Task to carry out: Check each line below for the word "describe", and copy those that have it.

▬▬▬

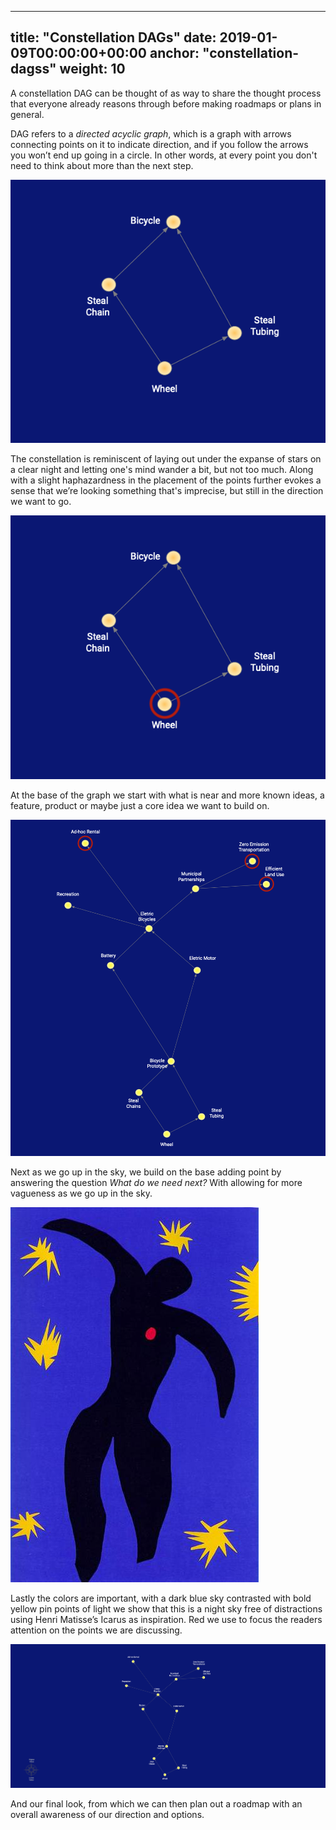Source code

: 

---
title: "Constellation DAGs"
date: 2019-01-09T00:00:00+00:00
anchor: "constellation-dagss"
weight: 10
---

A constellation DAG can be thought of as way to share the thought process that everyone already reasons through before making roadmaps or plans in general.

DAG refers to a *directed acyclic graph*, which is a graph with arrows connecting points on it to indicate direction, and if you follow the arrows you won’t end up going in a circle. In other words, at every point you don't need to think about more than the next step.

![](images/constellation-dags-1.png)

The constellation is reminiscent of laying out under the expanse of stars on a clear night and letting one's mind wander a bit, but not too much. Along with a slight haphazardness in the placement of the points further evokes a sense that we’re looking something that's imprecise, but still in the direction we want to go.

![](images/constellation-dags-2.png)

At the base of the graph we start with what is near and more known ideas, a feature, product or maybe just a core idea we want to build on.

![](images/constellation-dags-3.png)

Next as we go up in the sky, we build on the base adding point by answering the question *What do we need next?* With allowing for more vagueness as we go up in the sky.

![](images/icarus-1944.jpg)

Lastly the colors are important, with a dark blue sky contrasted with bold yellow pin points of light we show that this is a night sky free of distractions using Henri Matisse’s Icarus as inspiration. Red we use to focus the readers attention on the points we are discussing. 

![](images/constellation-dags-4.png)

And our final look, from which we can then plan out a roadmap    with an overall awareness of our direction and options. 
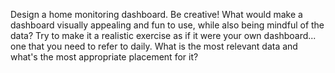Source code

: Design a home monitoring dashboard. Be creative! What would make a dashboard visually appealing and fun to use, while also being mindful of the data? Try to make it a realistic exercise as if it were your own dashboard... one that you need to refer to daily. What is the most relevant data and what's the most appropriate placement for it?
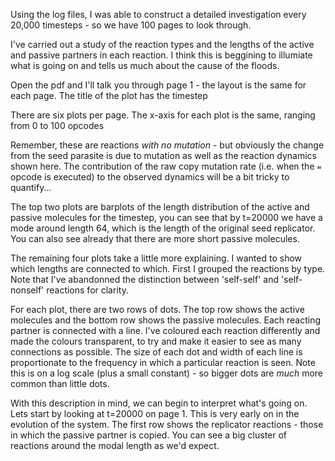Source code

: 
Using the log files, I was able to construct a detailed investigation every 20,000 timesteps - so we have 100 pages to look through.

I've carried out a study of the reaction types and the lengths of the active and passive partners in each reaction. I think this is beggining to illumiate what is going on and tells us much about the cause of the floods. 

Open the pdf and I'll talk you through page 1 - the layout is the same for each page. The title of the plot has the timestep

There are six plots per page. The x-axis for each plot is the same, ranging from 0 to 100 opcodes

Remember, these are reactions *with no mutation* - but obviously the change from the seed parasite is due to mutation as well as the reaction dynamics shown here. The contribution of the raw copy mutation rate (i.e. when the `=` opcode is executed) to the observed dynamics will be a bit tricky to quantify...

The top two plots are barplots of the length distribution of the active and passive molecules for the timestep, you can see that by t=20000 we have a mode around length 64, which is the length of the original seed replicator. You can also see already that there are more short passive molecules. 

The remaining four plots take a little more explaining. I wanted to show which lengths are connected to which. First I grouped the reactions by type. Note that I've abandonned the distinction between 'self-self' and 'self-nonself' reactions for clarity. 

For each plot, there are two rows of dots. The top row shows the active molecules and the bottom row shows the passive molecules. Each reacting partner is connected with a line. I've coloured each reaction differently and made the colours transparent, to try and make it easier to see as many connections as possible. The size of each dot and width of each line is proportionate to the frequency in which a particular reaction is seen. Note this is on a log scale (plus a small constant) - so bigger dots are *much* more common than little dots. 

With this description in mind, we can begin to interpret what's going on. Lets start by looking at t=20000 on page 1. This is very early on in the evolution of the system. The first row shows the replicator reactions - those in which the passive partner is copied. You can see a big cluster of reactions around the modal length as we'd expect. 

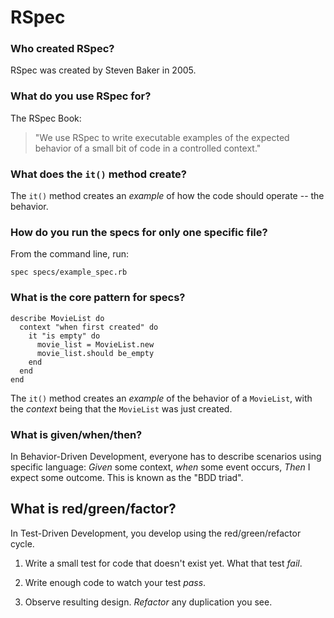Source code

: # RSpec

### Who created RSpec?

RSpec was created by Steven Baker in 2005.

### What do you use RSpec for?

The RSpec Book:

> "We use RSpec to write executable examples of the expected behavior of a small bit of code in a controlled context."

### What does the `it()` method create?

The `it()` method creates an *example* of how the code should operate -- the behavior.

### How do you run the specs for only one specific file?

From the command line, run:

`spec specs/example_spec.rb`

### What is the core pattern for specs?

    describe MovieList do
      context "when first created" do
        it "is empty" do
          movie_list = MovieList.new
          movie_list.should be_empty
        end
      end
    end
    
The `it()` method creates an *example* of the behavior of a `MovieList`, with the *context* being that the `MovieList` was just created.

### What is given/when/then?

In Behavior-Driven Development, everyone has to describe scenarios using specific language: *Given* some context, *when* some event occurs, *Then* I expect some outcome. This is known as the "BDD triad".

## What is red/green/factor?

In Test-Driven Development, you develop using the red/green/refactor cycle.

1. Write a small test for code that doesn't exist yet. What that test *fail*.

2. Write enough code to watch your test *pass*.

3. Observe resulting design. *Refactor* any duplication you see.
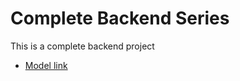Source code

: # Complete Backend Series

This is a complete backend project
- [Model link](https://app.eraser.io/workspace/YtPqZ1VogxGy1jzIDkzj)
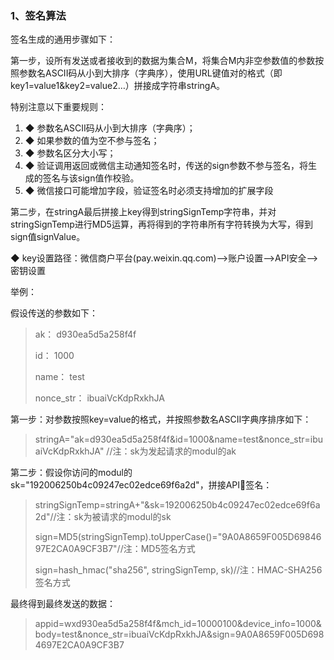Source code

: ### 1、签名算法

签名生成的通用步骤如下：

第一步，设所有发送或者接收到的数据为集合M，将集合M内非空参数值的参数按照参数名ASCII码从小到大排序（字典序），使用URL键值对的格式（即key1=value1&key2=value2…）拼接成字符串stringA。

特别注意以下重要规则：

1. ◆ 参数名ASCII码从小到大排序（字典序）；
2. ◆ 如果参数的值为空不参与签名；
3. ◆ 参数名区分大小写；
4. ◆ 验证调用返回或微信主动通知签名时，传送的sign参数不参与签名，将生成的签名与该sign值作校验。
5. ◆ 微信接口可能增加字段，验证签名时必须支持增加的扩展字段

第二步，在stringA最后拼接上key得到stringSignTemp字符串，并对stringSignTemp进行MD5运算，再将得到的字符串所有字符转换为大写，得到sign值signValue。

◆ key设置路径：微信商户平台\(pay.weixin.qq.com\)--&gt;账户设置--&gt;API安全--&gt;密钥设置

举例：

假设传送的参数如下：

> ak： d930ea5d5a258f4f
>
> id： 1000
>
> name： test
>
> nonce\_str： ibuaiVcKdpRxkhJA

第一步：对参数按照key=value的格式，并按照参数名ASCII字典序排序如下：

> stringA="ak=d930ea5d5a258f4f&id=1000&name=test&nonce\_str=ibuaiVcKdpRxkhJA" //注：sk为发起请求的modul的ak

第二步：假设你访问的modul的sk="192006250b4c09247ec02edce69f6a2d"，拼接API签名：

> stringSignTemp=stringA+"&sk=192006250b4c09247ec02edce69f6a2d"//注：sk为被请求的modul的sk
>
> sign=MD5\(stringSignTemp\).toUpperCase\(\)="9A0A8659F005D6984697E2CA0A9CF3B7"//注：MD5签名方式
>
> sign=hash\_hmac\("sha256", stringSignTemp, sk\)//注：HMAC-SHA256签名方式

最终得到最终发送的数据：

> appid=wxd930ea5d5a258f4f&mch\_id=10000100&device\_info=1000&body=test&nonce\_str=ibuaiVcKdpRxkhJA&sign=9A0A8659F005D6984697E2CA0A9CF3B7



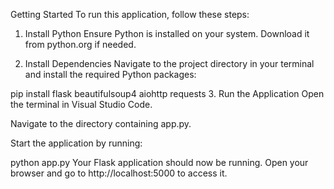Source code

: 
Getting Started
To run this application, follow these steps:

1. Install Python
Ensure Python is installed on your system. Download it from python.org if needed.

2. Install Dependencies
Navigate to the project directory in your terminal and install the required Python packages:


pip install flask beautifulsoup4 aiohttp requests
3. Run the Application
Open the terminal in Visual Studio Code.

Navigate to the directory containing app.py.

Start the application by running:


python app.py
Your Flask application should now be running. Open your browser and go to http://localhost:5000 to access it.

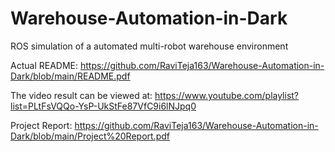 # Warehouse-Automation-in-Dark
ROS simulation of a automated multi-robot warehouse environment

Actual README:
https://github.com/RaviTeja163/Warehouse-Automation-in-Dark/blob/main/README.pdf

The video result can be viewed at:
https://www.youtube.com/playlist?list=PLtFsVQQo-YsP-UkStFe87VfC9i6lNJpq0

Project Report:
https://github.com/RaviTeja163/Warehouse-Automation-in-Dark/blob/main/Project%20Report.pdf
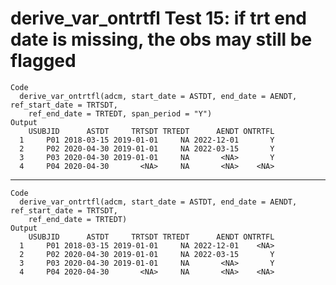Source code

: # derive_var_ontrtfl Test 15: if trt end date is missing, the obs may still be flagged

    Code
      derive_var_ontrtfl(adcm, start_date = ASTDT, end_date = AENDT, ref_start_date = TRTSDT,
        ref_end_date = TRTEDT, span_period = "Y")
    Output
        USUBJID      ASTDT     TRTSDT TRTEDT      AENDT ONTRTFL
      1     P01 2018-03-15 2019-01-01     NA 2022-12-01       Y
      2     P02 2020-04-30 2019-01-01     NA 2022-03-15       Y
      3     P03 2020-04-30 2019-01-01     NA       <NA>       Y
      4     P04 2020-04-30       <NA>     NA       <NA>    <NA>

---

    Code
      derive_var_ontrtfl(adcm, start_date = ASTDT, end_date = AENDT, ref_start_date = TRTSDT,
        ref_end_date = TRTEDT)
    Output
        USUBJID      ASTDT     TRTSDT TRTEDT      AENDT ONTRTFL
      1     P01 2018-03-15 2019-01-01     NA 2022-12-01    <NA>
      2     P02 2020-04-30 2019-01-01     NA 2022-03-15       Y
      3     P03 2020-04-30 2019-01-01     NA       <NA>       Y
      4     P04 2020-04-30       <NA>     NA       <NA>    <NA>

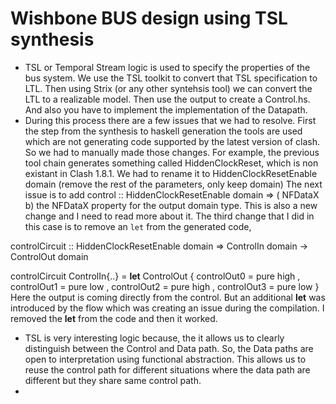# Wishbone BUS design using TSL synthesis
* TSL or Temporal Stream logic is used to specify the properties of the bus system. We use the TSL toolkit to convert that TSL specification to LTL. Then using Strix (or any other syntehsis tool) we can convert the LTL to a realizable model. Then use the output to create a Control.hs. And also you have to implement the implementation of the Datapath.
* During this process there are a few issues that we had to resolve. First the step from the synthesis to haskell generation the tools are used which are not generating code supported by the latest version of clash.
 So we had to manually made those changes.
 For example, the previous tool chain generates something called HiddenClockReset, which is non existant in Clash 1.8.1. We had to rename it to HiddenClockResetEnable domain (remove the rest of the parameters, only keep domain)
 The next issue is to add 
 control
  :: HiddenClockResetEnable domain
  => ( NFDataX b)
  the NFDataX property for the output domain type. This is also a new change and I need to read more about it.
  The third change that I did in this case is to remove an `let` from the generated code, 

controlCircuit
 :: HiddenClockResetEnable domain
 => ControlIn domain -> ControlOut domain

controlCircuit ControlIn{..} = 
    **let** ControlOut
      { controlOut0 = pure high
      , controlOut1 = pure low
      , controlOut2 = pure high
      , controlOut3 = pure low
      }
      Here the output is coming directly from the control. But an additional **let** was introduced by the flow which was creating an issue during the compilation. I removed the **let** from the code and then it worked.
* TSL is very interesting logic because, the it allows us to clearly distinguish between the Control and Data path. So, the Data paths are open to interpretation using functional abstraction. This allows us to reuse the control path for different situations where the data path are different but they share same control path. 
* 
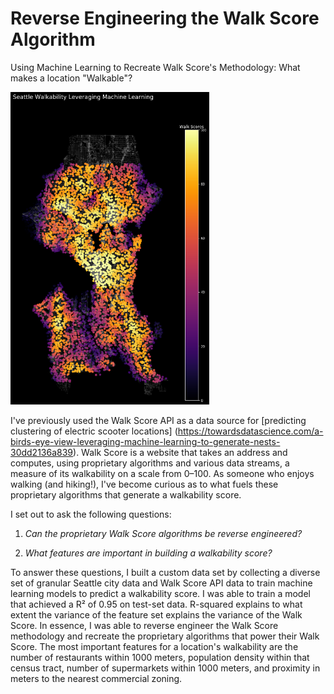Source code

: # Reverse Engineering the Walk Score Algorithm
Using Machine Learning to Recreate Walk Score's Methodology: What makes a location "Walkable"?

<img src="heatmap.png" height="500" >


I've previously used the Walk Score API as a data source for [predicting clustering of electric scooter locations] (https://towardsdatascience.com/a-birds-eye-view-leveraging-machine-learning-to-generate-nests-30dd2136a839). Walk Score is a website that takes an address and computes, using proprietary algorithms and various data streams, a measure of its walkability on a scale from 0–100.
As someone who enjoys walking (and hiking!), I've become curious as to what fuels these proprietary algorithms that generate a walkability score. 

I set out to ask the following questions: 
1) *Can the proprietary Walk Score algorithms be reverse engineered?* 

2) *What features are important in building a walkability score?*

To answer these questions, I built a custom data set by collecting a diverse set of granular Seattle city data and Walk Score API data to train machine learning models to predict a walkability score. I was able to train a model that  achieved a R² of 0.95 on test-set data. R-squared explains to what extent the variance of the feature set explains the variance of the Walk Score. In essence, I was able to reverse engineer the Walk Score methodology and recreate the proprietary algorithms that power their Walk Score. The most important features for a location's walkability are the number of restaurants within 1000 meters, population density within that census tract, number of supermarkets within 1000 meters, and proximity in meters to the nearest commercial zoning.

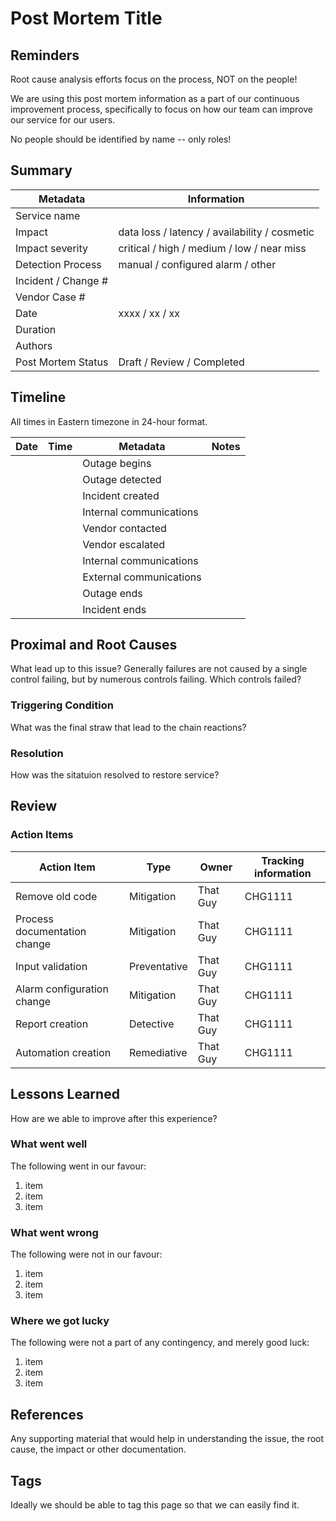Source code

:
# Post Mortem Title

## Reminders
Root cause analysis efforts focus on the process, NOT on the people!

We are using this post mortem information as a part of our continuous improvement
process, specifically to focus on how our team can improve our service for our users.

No people should be identified by name -- only roles!

## Summary

| Metadata | Information |
| --- | --- |
| Service name | |
| Impact | data loss / latency / availability / cosmetic |
| Impact severity | critical / high / medium / low / near miss |
| Detection Process | manual / configured alarm / other |
| Incident / Change # | |
| Vendor Case # | |
| Date | xxxx / xx / xx |
| Duration | |
| Authors | |
| Post Mortem Status | Draft / Review / Completed |

## Timeline
All times in Eastern timezone in 24-hour format.

| Date | Time | Metadata | Notes |
| --- | --- | --- | --- |
| | | Outage begins | |
| | | Outage detected | |
| | | Incident created | |
| | | Internal communications | |
| | | Vendor contacted | |
| | | Vendor escalated | |
| | | Internal communications | |
| | | External communications | |
| | | Outage ends | |
| | | Incident ends | |

## Proximal and Root Causes
What lead up to this issue?
Generally failures are not caused by a single control failing, but by numerous controls failing. Which controls failed?

### Triggering Condition
What was the final straw that lead to the chain reactions?

### Resolution
How was the sitatuion resolved to restore service?

## Review

### Action Items

| Action Item | Type | Owner | Tracking information |
| --- | --- | --- | --- |
| Remove old code | Mitigation | That Guy | CHG1111 |
| Process documentation change | Mitigation | That Guy | CHG1111 |
| Input validation | Preventative | That Guy | CHG1111 |
| Alarm configuration change | Mitigation | That Guy | CHG1111 |
| Report creation | Detective | That Guy | CHG1111 |
| Automation creation | Remediative | That Guy | CHG1111 |

## Lessons Learned
How are we able to improve after this experience?

### What went well
The following went in our favour:

1. item
1. item
1. item

### What went wrong
The following were not in our favour:

1. item
1. item
1. item

### Where we got lucky
The following were not a part of any contingency, and merely good luck:

1. item
1. item
1. item


## References
Any supporting material that would help in understanding the issue, the root cause, the impact or other documentation.

## Tags
Ideally we should be able to tag this page so that we can easily find it.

▬▬▬

Worked solution:
    describe MovieList do
In Behavior-Driven Development, everyone has to describe scenarios using specific language: *Given* some context, *when* some event occurs, *Then* I expect some outcome. This is known as the "BDD triad".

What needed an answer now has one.